Want dan ga je je alleen maar beroepen op je stam-boom. De een beroept zich op blauw bloed en de ander op het zuivere ras. Het gaat hier over vaders en moeders, die staan onder de tucht van de Torah. Dan hebben ze bestaansrecht.
* Eer je afkomst
Eer je afkomst. Dat betekent, dat je respect hebt voor je wortels. Respect voor de achtergrond, waar je uit komt, om daarin het goede te ontdekken. Soms is dat wel eens moeilijk en heeft iemand eerder de neiging om zijn afkomst zo snel mogelijk te vergeten. Eer je afkomst. Dat geldt voor het gezin, maar ook voor de grotere verbanden. Hierbij moet je oppassen om een beroep te doen op een natuurlijke theologie. Het kan dus makkelijk ontsporen. Het gaat om het positief-kritisch waarderen. In extreme vorm vind je die overwaardering voor de eigen groep bij Jehovah-getuigen, die zeggen: alle kerken zijn Babel. In subtielere vorm kom je dat ook in andere kringen tegen, waar men zegt: trek uit Babel, dat wil zeggen: trek uit je kerk, breek met je verleden, breek met je familie. Zo lang je nog lid was van een kerk, kwam je nooit in de volle vrijheid. Een mens werd dan pas vrij, als hij alle banden had doorgesneden met zijn vroegere godsdienstige milieu. Vaderland en moedertaal. Moedertaal, tale Kanaäns. Alleen vanuit het verbond kunnen we spreken van vaderland en moedertaal. Dat is niet vanzelfsprekend.
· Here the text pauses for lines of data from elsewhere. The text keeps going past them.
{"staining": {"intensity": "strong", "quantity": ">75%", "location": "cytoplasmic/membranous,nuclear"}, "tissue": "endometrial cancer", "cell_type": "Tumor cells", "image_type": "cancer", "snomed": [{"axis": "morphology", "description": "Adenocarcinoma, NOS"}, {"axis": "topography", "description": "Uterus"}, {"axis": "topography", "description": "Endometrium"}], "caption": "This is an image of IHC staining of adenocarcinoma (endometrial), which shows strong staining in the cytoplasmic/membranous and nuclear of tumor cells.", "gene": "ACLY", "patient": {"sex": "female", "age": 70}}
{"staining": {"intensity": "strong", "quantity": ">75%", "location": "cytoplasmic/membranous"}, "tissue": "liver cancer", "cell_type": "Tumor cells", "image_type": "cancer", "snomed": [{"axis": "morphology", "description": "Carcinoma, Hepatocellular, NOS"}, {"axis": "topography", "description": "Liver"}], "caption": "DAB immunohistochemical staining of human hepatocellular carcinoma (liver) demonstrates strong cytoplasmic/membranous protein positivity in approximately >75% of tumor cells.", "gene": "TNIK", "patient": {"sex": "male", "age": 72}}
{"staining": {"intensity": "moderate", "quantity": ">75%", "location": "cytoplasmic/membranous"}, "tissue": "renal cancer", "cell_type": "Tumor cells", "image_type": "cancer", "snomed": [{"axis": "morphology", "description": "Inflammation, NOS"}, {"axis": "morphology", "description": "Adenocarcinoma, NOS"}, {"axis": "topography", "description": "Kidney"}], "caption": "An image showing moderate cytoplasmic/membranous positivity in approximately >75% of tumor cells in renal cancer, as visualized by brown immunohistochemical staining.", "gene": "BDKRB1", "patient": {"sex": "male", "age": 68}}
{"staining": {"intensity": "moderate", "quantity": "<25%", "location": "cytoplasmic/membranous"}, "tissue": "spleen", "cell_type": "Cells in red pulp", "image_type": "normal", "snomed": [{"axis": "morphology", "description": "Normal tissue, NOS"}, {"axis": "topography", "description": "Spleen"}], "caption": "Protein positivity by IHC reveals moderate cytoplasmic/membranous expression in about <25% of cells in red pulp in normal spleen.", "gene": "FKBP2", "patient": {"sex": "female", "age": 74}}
* De moeder geeft het kind toekomst
Een vader en een moeder hebben bijbels gezien geen ‘rechten op een kind’. Ze kunnen geen rechten doen gelden. In 1 Koningen 3:16ev staat dat beroemde gedeelte over de rechtspraak van Salomo over twee moeders, die beiden ‘rechten op een kind deden gelden’. Die twee vrouwen willen hun rechten doen gelden met de uitspraak: ‘ik heb het gebaard’.
«Omdat haar moederlijk gevoel voor haar zoon was opgewekt» 1 Kon.3:26.
Letterlijk staat er: rachamim = erbarming.
Rèchem = moederschoot.
Veel ouders zien hun kind als hun bezit. En vaak projecteren ze hun idealen op hun kind. In het bijzonder hun eigen gemiste kansen. Het kind wordt dan geperst in het keurslijf van de idealen van de ouders. En dan wil die echte moeder bij Salomo ten koste van alles het leven van dat kind redden. Daarom wil ze het desnoods afstaan. Het punt is hier dus: het kind is niet van degene, die het gebaard heeft, het kind is van degene die het kind toekomst gunt. Het wordt niet vanuit het verleden bekeken, maar vanuit de toekomst. De moeder is dus degene, die het kind toekomst geeft. Die andere vrouw denkt geheel en al vanuit het hebben. Zo heeft Salomo het moederschap kritisch doorzien.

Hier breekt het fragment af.